PASSAGE:
BEGIN

FLOOD Essentials: November 2019 feat. Jim Sullivan, FKA Twigs, Deerhoof, and More

Our recommendations from turkey month.
Staff Picks
FLOOD Essentials: November 2019 feat. Jim Sullivan, FKA Twigs, Deerhoof, and More

Our recommendations from turkey month.

Words: FLOOD Staff

photo courtesy of Barbara and Chris Sullivan

December 03, 2019

Hope you’re not too stuffed on leftovers and stressed from holiday shopping to enjoy some of the best music from last month.

From posthumous farewell albums to vinyl reissues of beloved classics, we’ve got some old and new for ya this time.

Leonard Cohen, Thanks for the Dance

Thanks for the Dance, put together and produced by Leonard Cohen’s son, Adam Cohen, with contributions from Beck, Feist, Daniel Lanois, and The National’s Bryce Dessner, is something of an odd epilogue to You Want It Darker. There is, of course, Cohen’s usual suspects to consider: the unholy union of love, gods, carnality, and faith, all knit together with Biblical heft, just a hint of sarcasm and sexual innuendo, and a soupçon of wit, woe, and wonder. And in most cases, the aural endgame works as well, and sounds as intense as any of his past records. Cobbled and stitched together from unfinished sessions with his dad’s whispery sing-speak intact, Thanks for The Dance is, in some ways, more like Adam Cohen’s love letter to his father’s artistry than a final statement from the late poet. —A.D. Amorosi

Beck, Hyperspace

By and large, the later albums Beck’s released have traded a discoverer’s zeal for a craftsman’s sophistication and assurance. They are not especially startling albums, but they are generally quite good, savvy in their arrangements, songwriting, and production choices. The same is true of Hyperspace, an album that frequently, faintly recalls Beck’s legacy records while still sounding like something that stands on its own. Whether it will surprise you depends on how shocking you find the idea of a Beck-Pharrell Williams team-up; Williams is credited as a co-producer, and his minimalist aesthetic looms over the whole project. The best way to describe Hyperspace is to say that it’s another Beck album that plays fast-and-loose with genre and form, blurring the margins between established sounds in a way not too dissimilar to Odelay or Midnite Vultures; the difference is how streamlined it feels, how sleek and how nimble. It’s as though Beck’s porous imagination and roaming curiosity has been excavated from under all that ’90s-vintage Dust Brothers maximalism. —Josh Hurst

Street Sects, “If Life’s a Gift, It’s in Very Poor Taste”

END

TASK LIST:
1) Please copy everything in the November 2019 music roundup from "photo courtesy of" down to "from last month.", word for word.
2) According to the November 2019 music roundup, who is credited as a co-producer on Beck's Hyperspace?

DATASET RECORDS:
BEGIN

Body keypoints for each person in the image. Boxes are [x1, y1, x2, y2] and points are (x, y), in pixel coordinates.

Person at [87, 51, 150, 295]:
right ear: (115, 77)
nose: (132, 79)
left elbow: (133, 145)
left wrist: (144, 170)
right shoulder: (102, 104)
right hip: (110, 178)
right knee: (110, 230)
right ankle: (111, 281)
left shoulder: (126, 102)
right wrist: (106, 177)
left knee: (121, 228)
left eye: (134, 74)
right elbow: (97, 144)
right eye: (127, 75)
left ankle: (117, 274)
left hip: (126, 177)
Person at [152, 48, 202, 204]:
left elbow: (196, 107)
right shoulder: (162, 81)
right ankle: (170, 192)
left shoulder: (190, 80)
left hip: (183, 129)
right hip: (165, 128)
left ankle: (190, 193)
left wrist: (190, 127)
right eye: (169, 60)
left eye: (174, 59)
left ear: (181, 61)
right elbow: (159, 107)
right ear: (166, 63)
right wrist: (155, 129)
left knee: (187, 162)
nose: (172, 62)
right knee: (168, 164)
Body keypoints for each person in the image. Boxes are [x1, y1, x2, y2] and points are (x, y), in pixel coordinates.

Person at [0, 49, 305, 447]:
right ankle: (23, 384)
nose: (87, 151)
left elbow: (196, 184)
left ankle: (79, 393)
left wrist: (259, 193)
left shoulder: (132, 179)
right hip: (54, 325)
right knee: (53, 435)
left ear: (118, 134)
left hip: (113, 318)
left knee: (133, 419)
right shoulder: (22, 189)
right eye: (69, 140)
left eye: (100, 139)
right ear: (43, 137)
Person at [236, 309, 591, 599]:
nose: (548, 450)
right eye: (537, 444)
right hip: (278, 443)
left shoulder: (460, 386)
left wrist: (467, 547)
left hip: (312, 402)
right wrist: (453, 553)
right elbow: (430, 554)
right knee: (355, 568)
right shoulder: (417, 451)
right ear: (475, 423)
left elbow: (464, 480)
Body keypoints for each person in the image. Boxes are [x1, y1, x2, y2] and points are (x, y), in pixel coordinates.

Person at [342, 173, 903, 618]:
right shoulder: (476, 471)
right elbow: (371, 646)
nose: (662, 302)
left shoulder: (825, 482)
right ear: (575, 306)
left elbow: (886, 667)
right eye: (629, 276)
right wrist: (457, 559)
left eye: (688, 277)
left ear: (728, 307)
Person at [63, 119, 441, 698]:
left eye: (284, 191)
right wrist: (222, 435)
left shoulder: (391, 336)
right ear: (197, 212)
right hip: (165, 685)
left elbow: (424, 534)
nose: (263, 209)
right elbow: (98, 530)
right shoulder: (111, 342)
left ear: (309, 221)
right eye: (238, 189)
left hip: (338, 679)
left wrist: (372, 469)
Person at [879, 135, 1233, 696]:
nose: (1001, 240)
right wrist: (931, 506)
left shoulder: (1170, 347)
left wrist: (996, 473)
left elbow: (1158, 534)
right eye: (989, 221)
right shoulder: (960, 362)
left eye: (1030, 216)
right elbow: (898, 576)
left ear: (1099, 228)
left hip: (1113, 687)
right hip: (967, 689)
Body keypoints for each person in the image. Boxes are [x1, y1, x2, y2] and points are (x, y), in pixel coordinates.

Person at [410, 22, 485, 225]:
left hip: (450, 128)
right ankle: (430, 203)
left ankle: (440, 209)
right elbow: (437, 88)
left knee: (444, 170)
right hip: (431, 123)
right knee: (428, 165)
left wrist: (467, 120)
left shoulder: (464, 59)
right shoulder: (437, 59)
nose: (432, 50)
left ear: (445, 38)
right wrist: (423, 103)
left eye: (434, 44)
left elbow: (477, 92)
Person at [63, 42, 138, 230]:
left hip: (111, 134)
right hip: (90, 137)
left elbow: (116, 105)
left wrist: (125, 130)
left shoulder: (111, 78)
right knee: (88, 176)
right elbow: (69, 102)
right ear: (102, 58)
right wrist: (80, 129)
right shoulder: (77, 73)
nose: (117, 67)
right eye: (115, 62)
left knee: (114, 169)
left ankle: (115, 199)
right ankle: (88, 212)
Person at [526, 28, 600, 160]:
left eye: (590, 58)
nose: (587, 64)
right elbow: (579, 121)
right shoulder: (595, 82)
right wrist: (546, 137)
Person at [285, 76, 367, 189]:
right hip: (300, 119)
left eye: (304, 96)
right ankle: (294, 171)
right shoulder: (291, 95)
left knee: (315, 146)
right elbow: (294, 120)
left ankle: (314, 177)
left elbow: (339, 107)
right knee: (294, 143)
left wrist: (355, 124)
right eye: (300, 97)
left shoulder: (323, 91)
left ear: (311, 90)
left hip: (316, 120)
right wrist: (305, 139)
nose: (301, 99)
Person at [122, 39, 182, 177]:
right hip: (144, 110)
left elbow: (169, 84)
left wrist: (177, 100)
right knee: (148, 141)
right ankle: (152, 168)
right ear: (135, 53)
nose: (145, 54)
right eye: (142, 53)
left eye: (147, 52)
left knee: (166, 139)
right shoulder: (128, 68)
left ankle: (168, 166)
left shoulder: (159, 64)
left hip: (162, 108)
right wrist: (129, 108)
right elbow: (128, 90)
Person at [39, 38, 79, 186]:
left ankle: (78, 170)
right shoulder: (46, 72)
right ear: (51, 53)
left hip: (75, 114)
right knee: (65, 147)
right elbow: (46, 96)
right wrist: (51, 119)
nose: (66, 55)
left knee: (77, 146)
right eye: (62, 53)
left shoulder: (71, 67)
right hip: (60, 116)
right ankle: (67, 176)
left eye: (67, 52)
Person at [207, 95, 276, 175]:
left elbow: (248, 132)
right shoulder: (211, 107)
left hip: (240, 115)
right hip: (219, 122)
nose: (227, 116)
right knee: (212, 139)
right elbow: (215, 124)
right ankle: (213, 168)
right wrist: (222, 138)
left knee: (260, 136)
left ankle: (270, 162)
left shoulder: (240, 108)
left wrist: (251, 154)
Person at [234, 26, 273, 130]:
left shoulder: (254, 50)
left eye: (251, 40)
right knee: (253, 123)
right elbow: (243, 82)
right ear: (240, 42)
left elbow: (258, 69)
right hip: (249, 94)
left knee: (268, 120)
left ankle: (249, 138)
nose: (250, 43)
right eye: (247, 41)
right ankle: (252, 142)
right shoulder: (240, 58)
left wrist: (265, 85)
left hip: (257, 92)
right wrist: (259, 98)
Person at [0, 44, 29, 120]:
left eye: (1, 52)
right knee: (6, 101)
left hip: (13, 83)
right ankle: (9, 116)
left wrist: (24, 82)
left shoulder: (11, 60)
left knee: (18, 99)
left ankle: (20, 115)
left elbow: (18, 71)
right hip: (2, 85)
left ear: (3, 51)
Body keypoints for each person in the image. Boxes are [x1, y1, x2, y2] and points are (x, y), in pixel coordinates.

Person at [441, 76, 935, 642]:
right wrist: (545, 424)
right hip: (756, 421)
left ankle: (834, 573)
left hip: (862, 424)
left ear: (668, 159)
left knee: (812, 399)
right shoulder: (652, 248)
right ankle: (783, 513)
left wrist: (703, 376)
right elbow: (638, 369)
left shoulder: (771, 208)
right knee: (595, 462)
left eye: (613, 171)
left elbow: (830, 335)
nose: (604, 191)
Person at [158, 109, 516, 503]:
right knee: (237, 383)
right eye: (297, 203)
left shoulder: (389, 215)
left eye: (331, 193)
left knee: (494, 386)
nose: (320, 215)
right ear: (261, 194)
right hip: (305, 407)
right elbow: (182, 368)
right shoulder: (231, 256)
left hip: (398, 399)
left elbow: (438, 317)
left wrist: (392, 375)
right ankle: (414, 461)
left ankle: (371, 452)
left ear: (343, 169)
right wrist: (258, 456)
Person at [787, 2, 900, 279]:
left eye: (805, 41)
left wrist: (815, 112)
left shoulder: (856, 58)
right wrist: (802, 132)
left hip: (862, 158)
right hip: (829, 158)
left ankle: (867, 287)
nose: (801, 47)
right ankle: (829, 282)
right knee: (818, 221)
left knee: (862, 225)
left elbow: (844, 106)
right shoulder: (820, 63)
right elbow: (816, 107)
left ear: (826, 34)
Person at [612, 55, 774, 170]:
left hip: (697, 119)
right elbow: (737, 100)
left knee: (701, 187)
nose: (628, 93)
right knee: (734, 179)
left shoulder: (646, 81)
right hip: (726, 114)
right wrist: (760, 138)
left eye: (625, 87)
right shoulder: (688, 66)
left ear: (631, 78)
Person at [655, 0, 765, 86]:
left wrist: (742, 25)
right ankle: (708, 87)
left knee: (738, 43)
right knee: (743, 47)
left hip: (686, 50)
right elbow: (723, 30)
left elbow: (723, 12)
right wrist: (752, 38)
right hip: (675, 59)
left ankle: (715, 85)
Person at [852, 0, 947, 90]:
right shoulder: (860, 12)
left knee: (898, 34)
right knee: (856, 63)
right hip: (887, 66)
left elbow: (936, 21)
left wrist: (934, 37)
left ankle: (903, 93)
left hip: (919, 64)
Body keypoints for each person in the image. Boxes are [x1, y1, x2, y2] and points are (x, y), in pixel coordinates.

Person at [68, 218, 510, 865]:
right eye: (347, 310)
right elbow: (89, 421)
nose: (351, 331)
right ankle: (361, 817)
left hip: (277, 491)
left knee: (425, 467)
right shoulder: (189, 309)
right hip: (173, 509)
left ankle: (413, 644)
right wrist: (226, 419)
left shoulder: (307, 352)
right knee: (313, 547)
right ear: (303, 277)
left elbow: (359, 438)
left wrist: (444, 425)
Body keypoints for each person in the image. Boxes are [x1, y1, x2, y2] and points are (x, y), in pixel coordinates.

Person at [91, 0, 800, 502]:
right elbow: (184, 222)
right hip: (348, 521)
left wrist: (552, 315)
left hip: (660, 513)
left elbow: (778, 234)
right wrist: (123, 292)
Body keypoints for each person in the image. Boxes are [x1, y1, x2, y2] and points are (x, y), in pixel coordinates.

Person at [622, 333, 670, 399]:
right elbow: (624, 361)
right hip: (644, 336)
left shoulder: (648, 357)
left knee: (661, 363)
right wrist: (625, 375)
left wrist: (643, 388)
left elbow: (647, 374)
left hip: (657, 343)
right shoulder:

END

SOLUTIONS PER TASK:
1)
photo courtesy of Barbara and Chris Sullivan

December 03, 2019

Hope you’re not too stuffed on leftovers and stressed from holiday shopping to enjoy some of the best music from last month.

2) Pharrell Williams